## Work to be completed
Put every line of the items below into one numbered list, leaving out any blank lines.

## Data in this exercise
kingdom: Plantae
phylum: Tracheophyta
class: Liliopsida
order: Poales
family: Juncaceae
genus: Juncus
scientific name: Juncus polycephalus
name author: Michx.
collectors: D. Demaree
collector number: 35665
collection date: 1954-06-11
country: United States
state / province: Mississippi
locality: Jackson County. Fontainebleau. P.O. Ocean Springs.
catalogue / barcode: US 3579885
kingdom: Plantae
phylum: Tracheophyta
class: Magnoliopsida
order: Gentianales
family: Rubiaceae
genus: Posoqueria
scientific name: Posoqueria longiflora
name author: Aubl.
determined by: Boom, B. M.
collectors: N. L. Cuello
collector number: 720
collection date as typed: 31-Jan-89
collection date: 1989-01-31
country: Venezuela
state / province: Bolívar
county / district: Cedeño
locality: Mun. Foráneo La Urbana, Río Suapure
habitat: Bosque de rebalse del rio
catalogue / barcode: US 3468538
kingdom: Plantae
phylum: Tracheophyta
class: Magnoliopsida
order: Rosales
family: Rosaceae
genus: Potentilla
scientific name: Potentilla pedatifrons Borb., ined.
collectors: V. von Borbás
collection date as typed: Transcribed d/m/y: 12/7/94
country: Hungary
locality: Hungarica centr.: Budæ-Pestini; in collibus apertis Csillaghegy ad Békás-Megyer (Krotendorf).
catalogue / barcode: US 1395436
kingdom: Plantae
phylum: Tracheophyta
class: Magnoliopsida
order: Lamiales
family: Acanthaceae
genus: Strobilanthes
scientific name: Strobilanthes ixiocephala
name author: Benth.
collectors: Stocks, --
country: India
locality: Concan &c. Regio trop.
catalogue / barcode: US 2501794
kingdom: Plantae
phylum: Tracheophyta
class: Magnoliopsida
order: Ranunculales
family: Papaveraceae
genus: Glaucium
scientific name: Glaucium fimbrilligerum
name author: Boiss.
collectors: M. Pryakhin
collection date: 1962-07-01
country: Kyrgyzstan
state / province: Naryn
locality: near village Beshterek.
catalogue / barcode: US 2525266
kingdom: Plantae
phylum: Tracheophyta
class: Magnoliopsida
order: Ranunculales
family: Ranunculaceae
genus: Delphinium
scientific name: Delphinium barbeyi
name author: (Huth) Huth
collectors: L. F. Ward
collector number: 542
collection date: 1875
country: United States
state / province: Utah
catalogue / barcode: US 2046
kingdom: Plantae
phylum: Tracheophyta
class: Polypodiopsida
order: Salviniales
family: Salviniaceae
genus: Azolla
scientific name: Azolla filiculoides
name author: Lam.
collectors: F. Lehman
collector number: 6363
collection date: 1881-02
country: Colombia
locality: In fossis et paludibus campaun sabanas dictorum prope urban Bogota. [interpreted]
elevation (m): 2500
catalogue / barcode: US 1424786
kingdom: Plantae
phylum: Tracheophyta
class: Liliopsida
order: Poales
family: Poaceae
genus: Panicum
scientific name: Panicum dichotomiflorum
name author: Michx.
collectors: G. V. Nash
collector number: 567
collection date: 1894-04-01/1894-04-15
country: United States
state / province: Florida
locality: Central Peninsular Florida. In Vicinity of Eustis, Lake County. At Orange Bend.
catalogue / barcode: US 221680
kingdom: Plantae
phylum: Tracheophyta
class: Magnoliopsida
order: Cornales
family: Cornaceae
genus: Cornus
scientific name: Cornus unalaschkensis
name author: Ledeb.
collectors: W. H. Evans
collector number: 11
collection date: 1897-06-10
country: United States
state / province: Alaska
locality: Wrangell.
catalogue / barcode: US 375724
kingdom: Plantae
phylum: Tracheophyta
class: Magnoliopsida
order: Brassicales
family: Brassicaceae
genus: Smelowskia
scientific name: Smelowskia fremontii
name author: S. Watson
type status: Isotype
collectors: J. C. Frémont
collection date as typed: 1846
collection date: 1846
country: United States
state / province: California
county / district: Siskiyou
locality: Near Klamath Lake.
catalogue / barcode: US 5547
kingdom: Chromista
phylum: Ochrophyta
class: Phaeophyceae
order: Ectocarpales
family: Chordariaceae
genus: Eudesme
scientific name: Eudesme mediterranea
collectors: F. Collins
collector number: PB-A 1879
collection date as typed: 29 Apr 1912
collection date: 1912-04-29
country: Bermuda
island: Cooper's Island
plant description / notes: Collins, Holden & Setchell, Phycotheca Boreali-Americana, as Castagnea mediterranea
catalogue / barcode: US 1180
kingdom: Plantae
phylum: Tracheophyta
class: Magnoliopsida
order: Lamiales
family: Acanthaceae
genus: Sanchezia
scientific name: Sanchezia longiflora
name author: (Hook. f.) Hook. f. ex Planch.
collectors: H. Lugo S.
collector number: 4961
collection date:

## Completed exercise
1. kingdom: Plantae
2. phylum: Tracheophyta
3. class: Liliopsida
4. order: Poales
5. family: Juncaceae
6. genus: Juncus
7. scientific name: Juncus polycephalus
8. name author: Michx.
9. collectors: D. Demaree
10. collector number: 35665
11. collection date: 1954-06-11
12. country: United States
13. state / province: Mississippi
14. locality: Jackson County. Fontainebleau. P.O. Ocean Springs.
15. catalogue / barcode: US 3579885
16. kingdom: Plantae
17. phylum: Tracheophyta
18. class: Magnoliopsida
19. order: Gentianales
20. family: Rubiaceae
21. genus: Posoqueria
22. scientific name: Posoqueria longiflora
23. name author: Aubl.
24. determined by: Boom, B. M.
25. collectors: N. L. Cuello
26. collector number: 720
27. collection date as typed: 31-Jan-89
28. collection date: 1989-01-31
29. country: Venezuela
30. state / province: Bolívar
31. county / district: Cedeño
32. locality: Mun. Foráneo La Urbana, Río Suapure
33. habitat: Bosque de rebalse del rio
34. catalogue / barcode: US 3468538
35. kingdom: Plantae
36. phylum: Tracheophyta
37. class: Magnoliopsida
38. order: Rosales
39. family: Rosaceae
40. genus: Potentilla
41. scientific name: Potentilla pedatifrons Borb., ined.
42. collectors: V. von Borbás
43. collection date as typed: Transcribed d/m/y: 12/7/94
44. country: Hungary
45. locality: Hungarica centr.: Budæ-Pestini; in collibus apertis Csillaghegy ad Békás-Megyer (Krotendorf).
46. catalogue / barcode: US 1395436
47. kingdom: Plantae
48. phylum: Tracheophyta
49. class: Magnoliopsida
50. order: Lamiales
51. family: Acanthaceae
52. genus: Strobilanthes
53. scientific name: Strobilanthes ixiocephala
54. name author: Benth.
55. collectors: Stocks, --
56. country: India
57. locality: Concan &c. Regio trop.
58. catalogue / barcode: US 2501794
59. kingdom: Plantae
60. phylum: Tracheophyta
61. class: Magnoliopsida
62. order: Ranunculales
63. family: Papaveraceae
64. genus: Glaucium
65. scientific name: Glaucium fimbrilligerum
66. name author: Boiss.
67. collectors: M. Pryakhin
68. collection date: 1962-07-01
69. country: Kyrgyzstan
70. state / province: Naryn
71. locality: near village Beshterek.
72. catalogue / barcode: US 2525266
73. kingdom: Plantae
74. phylum: Tracheophyta
75. class: Magnoliopsida
76. order: Ranunculales
77. family: Ranunculaceae
78. genus: Delphinium
79. scientific name: Delphinium barbeyi
80. name author: (Huth) Huth
81. collectors: L. F. Ward
82. collector number: 542
83. collection date: 1875
84. country: United States
85. state / province: Utah
86. catalogue / barcode: US 2046
87. kingdom: Plantae
88. phylum: Tracheophyta
89. class: Polypodiopsida
90. order: Salviniales
91. family: Salviniaceae
92. genus: Azolla
93. scientific name: Azolla filiculoides
94. name author: Lam.
95. collectors: F. Lehman
96. collector number: 6363
97. collection date: 1881-02
98. country: Colombia
99. locality: In fossis et paludibus campaun sabanas dictorum prope urban Bogota. [interpreted]
100. elevation (m): 2500
101. catalogue / barcode: US 1424786
102. kingdom: Plantae
103. phylum: Tracheophyta
104. class: Liliopsida
105. order: Poales
106. family: Poaceae
107. genus: Panicum
108. scientific name: Panicum dichotomiflorum
109. name author: Michx.
110. collectors: G. V. Nash
111. collector number: 567
112. collection date: 1894-04-01/1894-04-15
113. country: United States
114. state / province: Florida
115. locality: Central Peninsular Florida. In Vicinity of Eustis, Lake County. At Orange Bend.
116. catalogue / barcode: US 221680
117. kingdom: Plantae
118. phylum: Tracheophyta
119. class: Magnoliopsida
120. order: Cornales
121. family: Cornaceae
122. genus: Cornus
123. scientific name: Cornus unalaschkensis
124. name author: Ledeb.
125. collectors: W. H. Evans
126. collector number: 11
127. collection date: 1897-06-10
128. country: United States
129. state / province: Alaska
130. locality: Wrangell.
131. catalogue / barcode: US 375724
132. kingdom: Plantae
133. phylum: Tracheophyta
134. class: Magnoliopsida
135. order: Brassicales
136. family: Brassicaceae
137. genus: Smelowskia
138. scientific name: Smelowskia fremontii
139. name author: S. Watson
140. type status: Isotype
141. collectors: J. C. Frémont
142. collection date as typed: 1846
143. collection date: 1846
144. country: United States
145. state / province: California
146. county / district: Siskiyou
147. locality: Near Klamath Lake.
148. catalogue / barcode: US 5547
149. kingdom: Chromista
150. phylum: Ochrophyta
151. class: Phaeophyceae
152. order: Ectocarpales
153. family: Chordariaceae
154. genus: Eudesme
155. scientific name: Eudesme mediterranea
156. collectors: F. Collins
157. collector number: PB-A 1879
158. collection date as typed: 29 Apr 1912
159. collection date: 1912-04-29
160. country: Bermuda
161. island: Cooper's Island
162. plant description / notes: Collins, Holden & Setchell, Phycotheca Boreali-Americana, as Castagnea mediterranea
163. catalogue / barcode: US 1180
164. kingdom: Plantae
165. phylum: Tracheophyta
166. class: Magnoliopsida
167. order: Lamiales
168. family: Acanthaceae
169. genus: Sanchezia
170. scientific name: Sanchezia longiflora
171. name author: (Hook. f.) Hook. f. ex Planch.
172. collectors: H. Lugo S.
173. collector number: 4961
174. collection date:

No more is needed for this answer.